__Problem statement__. Each line below should be retyped exactly, with no pictures.

__Data excerpts__.
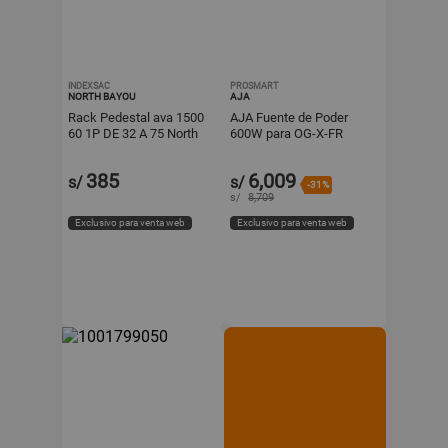
INDEXSAC
PROSMART
NORTH BAYOU
AJA
Rack Pedestal ava 1500
AJA Fuente de Poder
60 1P DE 32 A 75 North
600W para OG-X-FR
Bayou
openGear Frame - Hot
Swappable, Redundante
385
6,009
s/
s/
-31%
s/
8,709
Exclusivo para venta web
Exclusivo para venta web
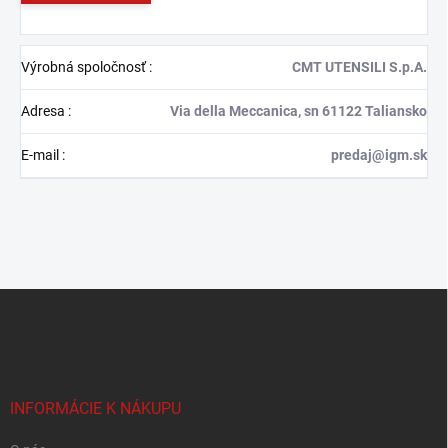
Výrobná spoločnosť
:
CMT UTENSILI S.p.A.
Adresa
:
Via della Meccanica, sn 61122 Taliansko
E-mail
:
predaj@igm.sk
Z
á
p
ä
t
i
INFORMÁCIE K NÁKUPU
e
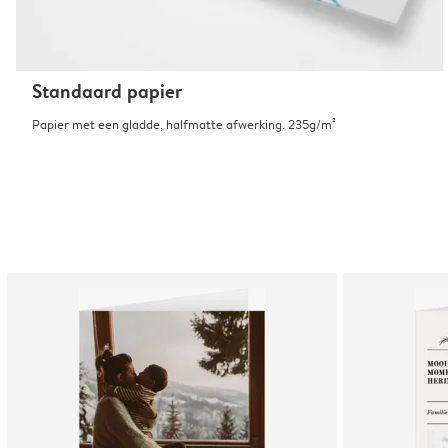
Standaard papier
Papier met een gladde, halfmatte afwerking. 235g/m²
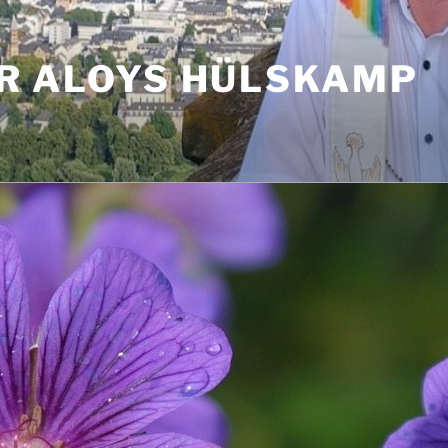
R ALOYS HÜLSKAMP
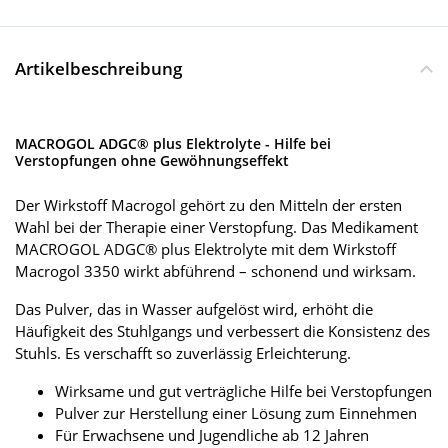
Artikelbeschreibung
MACROGOL ADGC® plus Elektrolyte - Hilfe bei
Verstopfungen ohne Gewöhnungseffekt
Der Wirkstoff Macrogol gehört zu den Mitteln der ersten
Wahl bei der Therapie einer Verstopfung. Das Medikament
MACROGOL ADGC® plus Elektrolyte mit dem Wirkstoff
Macrogol 3350 wirkt abführend – schonend und wirksam.
Das Pulver, das in Wasser aufgelöst wird, erhöht die
Häufigkeit des Stuhlgangs und verbessert die Konsistenz des
Stuhls. Es verschafft so zuverlässig Erleichterung.
Wirksame und gut verträgliche Hilfe bei Verstopfungen
Pulver zur Herstellung einer Lösung zum Einnehmen
Für Erwachsene und Jugendliche ab 12 Jahren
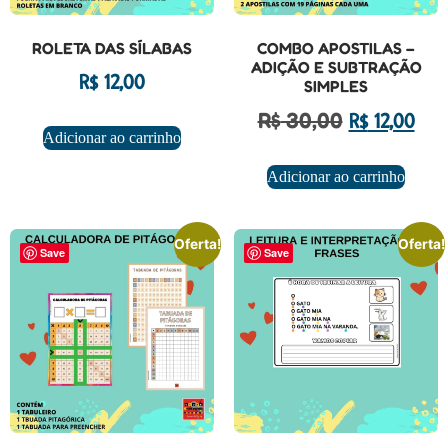
ROLETA DAS SÍLABAS
COMBO APOSTILAS –
ADIÇÃO E SUBTRAÇÃO
R$
12,00
SIMPLES
R$
30,00
R$
12,00
Adicionar ao carrinho
Adicionar ao carrinho
Oferta!
Oferta!
Save
Save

__Response__.
INDEXSAC
PROSMART
NORTH BAYOU
AJA
Rack Pedestal ava 1500
AJA Fuente de Poder
60 1P DE 32 A 75 North
600W para OG-X-FR
Bayou
openGear Frame - Hot
Swappable, Redundante
385
6,009
s/
s/
-31%
s/
8,709
Exclusivo para venta web
Exclusivo para venta web
Výrobná spoločnosť
:
CMT UTENSILI S.p.A.
Adresa
:
Via della Meccanica, sn 61122 Taliansko
E-mail
:
predaj@igm.sk
Z
á
p
ä
t
i
INFORMÁCIE K NÁKUPU
e
Standaard papier
Papier met een gladde, halfmatte afwerking. 235g/m²
R ALOYS HÜLSKAMP
Artikelbeschreibung
MACROGOL ADGC® plus Elektrolyte - Hilfe bei
Verstopfungen ohne Gewöhnungseffekt
Der Wirkstoff Macrogol gehört zu den Mitteln der ersten
Wahl bei der Therapie einer Verstopfung. Das Medikament
MACROGOL ADGC® plus Elektrolyte mit dem Wirkstoff
Macrogol 3350 wirkt abführend – schonend und wirksam.
Das Pulver, das in Wasser aufgelöst wird, erhöht die
Häufigkeit des Stuhlgangs und verbessert die Konsistenz des
Stuhls. Es verschafft so zuverlässig Erleichterung.
Wirksame und gut verträgliche Hilfe bei Verstopfungen
Pulver zur Herstellung einer Lösung zum Einnehmen
Für Erwachsene und Jugendliche ab 12 Jahren
ROLETA DAS SÍLABAS
COMBO APOSTILAS –
ADIÇÃO E SUBTRAÇÃO
R$
12,00
SIMPLES
R$
30,00
R$
12,00
Adicionar ao carrinho
Adicionar ao carrinho
Oferta!
Oferta!
Save
Save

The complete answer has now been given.